Actividad:
Responde estas preguntas con lo que dice el texto sobre los personajes del Jardín Unión:
(a) ¿De quién era hermano el "niño Fidencio"?
(b) ¿Con qué hablaba el personaje que padecía esquizofrenia?
(c) ¿Cuál era el nombre del hombre al que llamaban El Charrito?

Por los tiempos del “Jondias”, daba sus vueltas por el jardín otro personaje: el “niño Fidencio”, le llamaban. Hermano del “Mocín”, fumaba de idéntica manera a la de aquél, cargando un banquito en el que se subía toda vez que encontrara a alguien en el jardín para saludar y alardear de sus dotes de vidente: “Usted no está para saberlo ni yo para contarlo, pero yo tengo conocimiento de las artes oscuras”, decía. Mientras, por el otro lado del jardín, rondaba un personaje que padecía esquizofrenia y al que se podía ver hablando con su puño izquierdo, reclamándole las cosas que “hacía” y dándole de palmazos con la otra mano. Cuando la gente lo veía venir gritaban: “Aguas: ahí viene el loco”; y todavía los cuevanenses gritan la frase cuando se acerca alguien que no es precisamente un ejemplo de cordura. Por ahí mismo, bajo los laureles del Jardín Unión, resuenan hasta hoy las canciones de grupos norteños y mariachis, pero también de trovadores solitarios. Hasta hace unos años, un charrito de largos bigotes y noble expresión entonaba canciones rancheras mientras rasgaba una vieja y gastada guitarra. Voz ronca, ropa sencilla con costuras visibles a veces, ropa vieja y zapatos cascados. El Charrito, le decían, pero su nombre fue Luis Navarro Beltrán, a quien recordamos cariñosamente. No muy lejos, otro trovador de mirada triste, casi perdida, de quien nunca supe el nombre pero que tengo presente cantando “Gansito, gansito, gansito Marinela, gansito… recuérdame”. Seguramente no quería cantar, sino escapar de algún modo, hacia algún recuerdo, de esa realidad que claramente le lastimaba mientras tenía que procurarse el sustento, rasgando acordes en una desafinada guitarra.

Datos proporcionados:
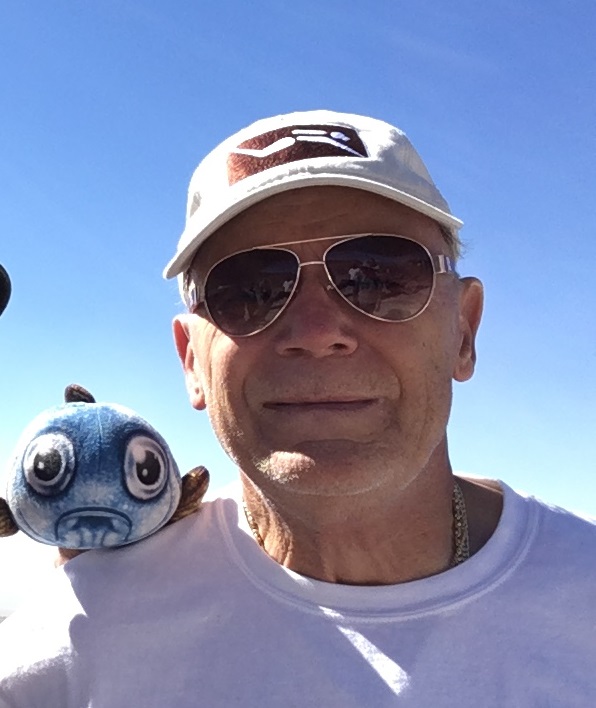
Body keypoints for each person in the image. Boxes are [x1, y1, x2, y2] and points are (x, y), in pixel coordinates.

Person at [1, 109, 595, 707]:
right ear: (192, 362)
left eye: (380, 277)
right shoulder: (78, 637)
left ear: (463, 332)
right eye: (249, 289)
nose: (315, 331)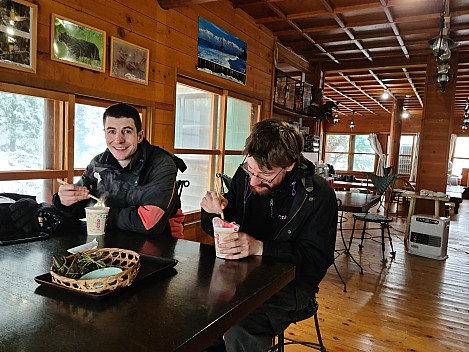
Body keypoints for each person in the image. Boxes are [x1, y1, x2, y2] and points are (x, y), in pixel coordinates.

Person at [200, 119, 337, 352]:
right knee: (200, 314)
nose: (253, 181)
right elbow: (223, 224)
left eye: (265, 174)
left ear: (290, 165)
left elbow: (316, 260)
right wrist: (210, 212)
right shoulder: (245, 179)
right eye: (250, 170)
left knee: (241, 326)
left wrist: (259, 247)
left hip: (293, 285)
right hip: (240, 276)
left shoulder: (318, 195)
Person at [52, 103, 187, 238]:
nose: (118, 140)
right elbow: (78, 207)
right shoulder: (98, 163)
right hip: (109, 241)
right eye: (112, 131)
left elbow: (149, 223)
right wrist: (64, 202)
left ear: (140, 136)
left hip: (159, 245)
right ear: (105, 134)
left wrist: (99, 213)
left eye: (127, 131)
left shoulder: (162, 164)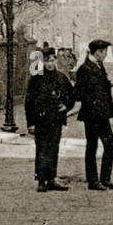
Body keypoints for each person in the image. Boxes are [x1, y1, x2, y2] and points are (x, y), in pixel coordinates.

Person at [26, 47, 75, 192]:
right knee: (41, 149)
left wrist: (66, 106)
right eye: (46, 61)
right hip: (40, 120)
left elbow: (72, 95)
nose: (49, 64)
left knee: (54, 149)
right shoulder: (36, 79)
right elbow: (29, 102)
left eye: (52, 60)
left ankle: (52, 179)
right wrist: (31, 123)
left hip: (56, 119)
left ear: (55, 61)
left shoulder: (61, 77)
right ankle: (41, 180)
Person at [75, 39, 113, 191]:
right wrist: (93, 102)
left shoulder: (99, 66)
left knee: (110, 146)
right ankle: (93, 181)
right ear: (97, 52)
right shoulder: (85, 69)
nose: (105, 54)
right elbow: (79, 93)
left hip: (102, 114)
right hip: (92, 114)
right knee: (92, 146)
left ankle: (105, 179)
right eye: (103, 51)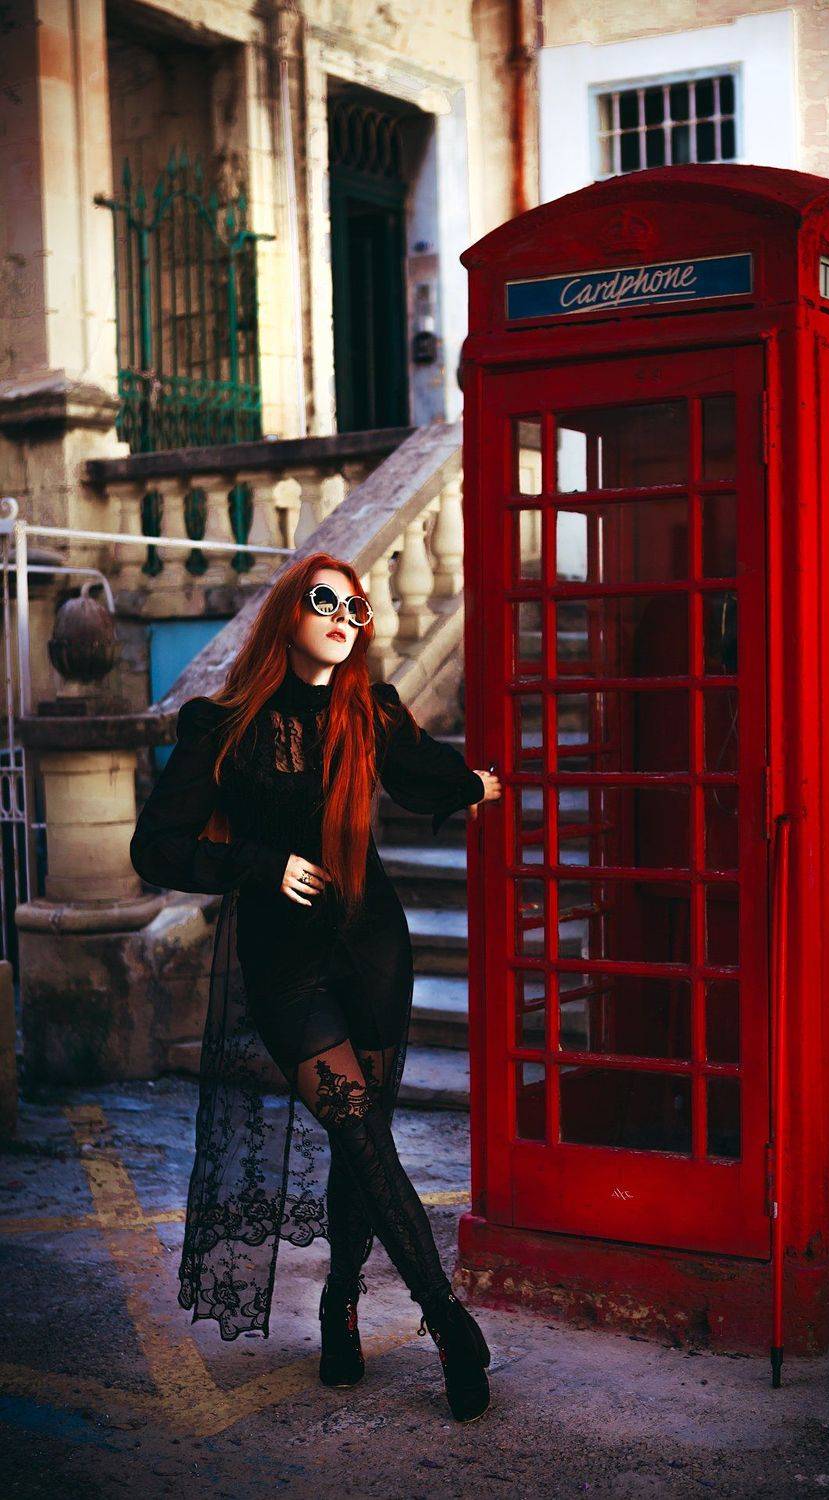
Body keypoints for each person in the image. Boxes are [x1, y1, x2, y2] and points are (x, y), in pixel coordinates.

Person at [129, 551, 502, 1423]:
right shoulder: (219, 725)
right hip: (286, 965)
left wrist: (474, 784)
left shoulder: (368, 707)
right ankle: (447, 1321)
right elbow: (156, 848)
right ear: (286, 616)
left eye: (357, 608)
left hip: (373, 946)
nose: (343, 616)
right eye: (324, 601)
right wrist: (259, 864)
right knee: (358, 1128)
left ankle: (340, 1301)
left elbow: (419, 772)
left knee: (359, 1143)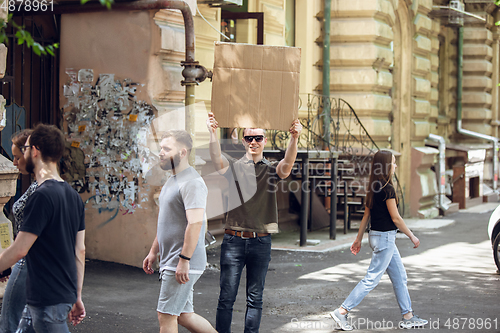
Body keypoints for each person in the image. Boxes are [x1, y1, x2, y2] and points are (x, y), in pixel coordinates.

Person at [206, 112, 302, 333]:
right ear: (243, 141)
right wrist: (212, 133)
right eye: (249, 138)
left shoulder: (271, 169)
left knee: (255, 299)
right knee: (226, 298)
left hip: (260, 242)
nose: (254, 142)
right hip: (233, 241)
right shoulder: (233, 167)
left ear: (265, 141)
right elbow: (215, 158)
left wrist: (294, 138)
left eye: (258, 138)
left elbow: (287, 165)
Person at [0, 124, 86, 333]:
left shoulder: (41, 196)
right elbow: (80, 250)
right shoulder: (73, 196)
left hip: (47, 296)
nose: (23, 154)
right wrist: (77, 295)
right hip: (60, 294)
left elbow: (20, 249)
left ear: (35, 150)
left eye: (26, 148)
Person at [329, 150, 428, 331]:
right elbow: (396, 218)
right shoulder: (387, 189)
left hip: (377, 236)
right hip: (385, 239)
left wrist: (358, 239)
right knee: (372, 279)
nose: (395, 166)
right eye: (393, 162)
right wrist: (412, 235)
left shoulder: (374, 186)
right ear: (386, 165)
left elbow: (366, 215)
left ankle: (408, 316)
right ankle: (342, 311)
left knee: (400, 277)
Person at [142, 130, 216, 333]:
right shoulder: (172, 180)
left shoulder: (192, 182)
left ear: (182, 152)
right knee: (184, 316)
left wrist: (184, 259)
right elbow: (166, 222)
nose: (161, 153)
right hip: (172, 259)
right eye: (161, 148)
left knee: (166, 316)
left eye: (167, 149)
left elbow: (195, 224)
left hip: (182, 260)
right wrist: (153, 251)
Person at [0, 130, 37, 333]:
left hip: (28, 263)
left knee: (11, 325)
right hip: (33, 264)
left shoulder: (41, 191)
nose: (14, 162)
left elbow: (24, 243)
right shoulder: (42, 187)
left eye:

Resultado del ejercicio:
(a) Del "Mocín".
(b) Con su puño izquierdo.
(c) Luis Navarro Beltrán.